Le vie dei boschi

 

 

Lasciata la costa, bassa e spesso paludosa, e oltrepassata la dolce fascia collinare coperta di ulivi, l’Etruria meridionale interna, ieri come oggi, indossava la veste selvaggia del bosco e della macchia.

Distese incontaminate, fitte e aspre, intonate al colore cupo del tufo, erano però significativamente popolate, in un sistema omogeneo di centri fortificati contornati da impressionanti realizzazioni architettoniche rupestri. Una rete di percorsi si irradiava su tutta la regione, in molti casi sotto forma di spettacolari tagliate, aperte nel tufo, a dominare le selve aspre, ma anche generose di frutti speciali, come nocciole, ghiande e castagne e di pregiato legname.

La frutta secca -noci, mandorle, nocciole, ma anche fichi- era del resto sempre presente nella tavola degli Etruschi, spesso consumata con il miele.

Non a caso, come ci racconta Tito Livio, il ricco Arrunte di CHIUSI convinse i Galli a conquistare l’Etruria proprio mostrando loro le deliziose primizie offerte dalla sua terra: olio, vino e, appunto, frutta secca.

 

Da Viterbo a Orvieto

 

Il Museo Nazionale Etrusco Rocca Albornoz e il Museo Civico “Rossi Danielli”, a Viterbo e il loro racconto delle suggestive necropoli rupestri ancora conservate nel selvaggio territorio circostante. Il sito archeologico di ACQUAROSSA, immerso nella fitta vegetazione a macchia, uno degli eccezionali casi di conservazione di un centro abitato di epoca etrusca.

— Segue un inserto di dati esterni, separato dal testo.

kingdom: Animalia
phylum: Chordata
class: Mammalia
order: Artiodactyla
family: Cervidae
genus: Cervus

Le scenografiche tombe rupestri di CASTEL D'ASSO e NORCHIA, scolpite nel tufo di ripide pareti rocciose e immerse in una natura selvaggia e ancora incontaminata: luoghi di viste mozzafiato, con romantiche rovine intrecciate a sfondi naturali di rara bellezza

Tutto intorno, gli ombrosi boschi di noccioli, che forniscono tutt’oggi un alimento importante già per la dieta degli antichi.

 

VETRALLA e il santuario di Demetra a Macchia delle Valli, immerso in un magico bosco di cerri e querce, presso una sorgente e ricavato tra le strette fenditure naturali della parete rocciosa. Un’affascinante ricostruzione del santuario, per una reale esperienza a tutto tondo della sacralità del luogo, si trova a Viterbo, al Museo Nazionale Etrusco Rocca Albornoz.

 

BLERA con i suoi boschi, le necropoli rupestri, tra cui quella, celebre, di San Giovenale, le tagliate nel tufo e i resti monumentali del Ponte del Diavolo che sui suoi tre archi scavalca ancora il torrente Biedano.

 

Il Parco Naturale Regionale di Marturanum a BARBARANO ROMANO, la sua vegetazione lussureggiante e le spettacolari testimonianze rupestri di epoca etrusca, come la necropoli di San Giuliano, con la monumentale tomba della Regina e l’altrettanto suggestiva tomba del Cervo, così chiamata dall’eccezionale scena di lotta tra cervo e lupo raffigurata a bassorilievo sopra la gradinata laterale.

 

SORIANO NEL CIMINO e il Monte Cimino, già montagna sacra in epoca protostorica, con i secolari e ombrosi castagneti, la faggeta e i resti dell’antica cinta muraria. I monumenti rupestri di epoca etrusco-romana nell’impenetrabile selva domata a fatica dalle legioni romane in guerra con gli Etruschi. La nocciola dei Cimini e la castagna DOP di Vallerano, prodotti dei boschi da sempre presenti nelle tavole degli antichi.

 

Orvieto con i boschi di Castel Viscardo e la necropoli delle Caldane. La Faggeta “relitta”, inalterata nei secoli. I sentieri senza tempo del Parco del Monte Peglia e della Selva di Meana. La Necropoli del Vallone di San Lorenzo, pertinente a uno degli insediamenti fortificati, avamposti dell’antica Orvieto etrusca. Il Sasso Tagliato, grande masso in tufo che si sarebbe aperto miracolosamente per permettere il transito della processione che da Bolsena recava il corporale a Orvieto: in realtà una tagliata etrusca scavata nella roccia che da Orvieto si addentrava nell’altopiano dell’Alfina.